Among the 640 signers are some prominent figures, such as NELC professor Benjamin Foster, who called the names on the petition a “who’s who” of the field.

According to Foster, the idea of potential restructuring comes as part of a larger question about the department’s limited self-determination and a problematic relationship with the University’s administration that goes back over a decade.

“This is a series of long-term problems,” Foster said. “Relations between the department and the administration have not been good for quite a few years.”

Foster said that last year, for example, administrators informed the department that they had moved one of its disciplines, Semitic languages, to the Department of Religious Studies. There was no consultation or reason given for the change, he added.

NELC Department Chair Christina Kraus said she is not involved with the petition. Three other members of the department declined to comment.

Gendler said she, along with the president and the provost, is committed to Yale’s continued leadership in the field. She also explained that she appointed the committee based on consultation with the NELC Department, only naming members who were recommended by one or more members of the department.

Freudenburg, the committee’s chair, declined to comment on the petition.

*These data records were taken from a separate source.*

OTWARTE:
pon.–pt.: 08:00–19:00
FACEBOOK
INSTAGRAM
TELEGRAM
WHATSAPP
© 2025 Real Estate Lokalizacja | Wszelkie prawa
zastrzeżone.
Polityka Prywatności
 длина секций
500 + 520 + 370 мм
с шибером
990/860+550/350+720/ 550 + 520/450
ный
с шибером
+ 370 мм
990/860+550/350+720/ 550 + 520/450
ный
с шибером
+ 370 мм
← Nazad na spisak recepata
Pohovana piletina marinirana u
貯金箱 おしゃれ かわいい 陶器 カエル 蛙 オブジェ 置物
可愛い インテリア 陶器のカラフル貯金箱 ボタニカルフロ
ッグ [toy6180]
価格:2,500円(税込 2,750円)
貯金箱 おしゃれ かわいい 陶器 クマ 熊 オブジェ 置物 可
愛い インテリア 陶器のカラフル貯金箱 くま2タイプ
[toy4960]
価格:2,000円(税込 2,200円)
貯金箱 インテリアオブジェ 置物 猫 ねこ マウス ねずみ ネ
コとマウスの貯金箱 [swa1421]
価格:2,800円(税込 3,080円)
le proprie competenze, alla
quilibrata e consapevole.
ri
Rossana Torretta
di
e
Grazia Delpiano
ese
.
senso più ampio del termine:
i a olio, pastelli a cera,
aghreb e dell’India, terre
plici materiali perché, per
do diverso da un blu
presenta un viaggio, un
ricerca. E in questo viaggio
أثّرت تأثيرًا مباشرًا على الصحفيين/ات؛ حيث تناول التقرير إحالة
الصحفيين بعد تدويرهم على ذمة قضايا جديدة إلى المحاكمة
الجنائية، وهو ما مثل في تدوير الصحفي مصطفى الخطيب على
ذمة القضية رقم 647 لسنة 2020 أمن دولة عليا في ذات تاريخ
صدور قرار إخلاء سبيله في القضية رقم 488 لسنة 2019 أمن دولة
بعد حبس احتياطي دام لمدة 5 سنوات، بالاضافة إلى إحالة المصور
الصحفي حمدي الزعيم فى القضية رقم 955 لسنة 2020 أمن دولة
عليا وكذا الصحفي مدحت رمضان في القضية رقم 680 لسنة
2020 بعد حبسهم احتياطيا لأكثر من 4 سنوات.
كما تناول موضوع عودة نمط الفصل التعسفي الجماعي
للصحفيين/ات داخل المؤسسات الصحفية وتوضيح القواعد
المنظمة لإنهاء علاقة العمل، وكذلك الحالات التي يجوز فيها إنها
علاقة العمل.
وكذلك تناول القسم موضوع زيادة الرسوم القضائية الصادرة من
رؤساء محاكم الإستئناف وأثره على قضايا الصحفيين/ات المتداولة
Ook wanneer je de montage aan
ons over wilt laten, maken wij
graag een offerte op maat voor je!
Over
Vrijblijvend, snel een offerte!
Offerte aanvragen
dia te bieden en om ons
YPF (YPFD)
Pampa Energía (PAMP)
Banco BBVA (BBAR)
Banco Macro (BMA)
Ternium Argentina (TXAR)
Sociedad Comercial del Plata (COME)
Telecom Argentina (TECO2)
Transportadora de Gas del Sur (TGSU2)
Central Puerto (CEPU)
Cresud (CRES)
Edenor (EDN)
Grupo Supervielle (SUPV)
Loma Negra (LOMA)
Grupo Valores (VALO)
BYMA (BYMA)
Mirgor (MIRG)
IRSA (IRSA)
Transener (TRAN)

“Each potential configuration will no doubt bring both benefits and costs,” Gendler wrote in an email. “In NELC, as in all of our departments at Yale, we are open to the possibility that the current configuration is the optimal one, and open to the possibility that there are configurations that would be even better.”

But according to some supporters of the department, no committee research is required to demonstrate that the best set up is the present one.

Former NELC professor William Hallo — who taught in the department for four decades — said any discussion of restructuring is “bad news.”

“You don’t restructure a successful department, and this is one of the most successful departments in its field in the country,” Hallo said. “It’s the old axiom: If it ain’t broke, don’t fix it. The department fits that description.”

Foster said he has the highest respect for the members of the committee, but he noted that they will only make a recommendation, and the final decision will be made by Gendler, Salovey and Polak. It is not uncommon for administrators to ignore committee recommendations, he added.

Still, Foster said it would be unthinkable for the University to ignore the support the petition has gotten. However, others expressed less optimism.

During his time at Yale, while serving as the master of Morse College and the chair of the NELC Department, Hallo said he sent countless letters to former Yale presidents, and “never saw any indication that any of those letters were read.”

NELC major Jacob Rosenberg-Wohl ’15 said he thinks by proposing a restructuring of the department, Yale is taking steps to reduce its funding, faculty or both. This effort is likely due to the small number of students formally signed up for the major, he said, though he does not believe this statistic is representative of the interest in the department.

Sergio Tang ’17, another NELC major, said he supports the independence of the department, which could be threatened by a restructuring.

“A department is there not by chance or anyone’s ‘decision’ but only to enable an intellectual pursuit that, having unique principles and methodologies, needs its own home,” Matteo Di Giovanni GRD ’15 said. “No ‘dissection’ or ‘restructuring’ can, by definition, preserve this unity of focus and, in the end, the existence of the discipline as such.”

Yale’s NELC Department was founded in 1841.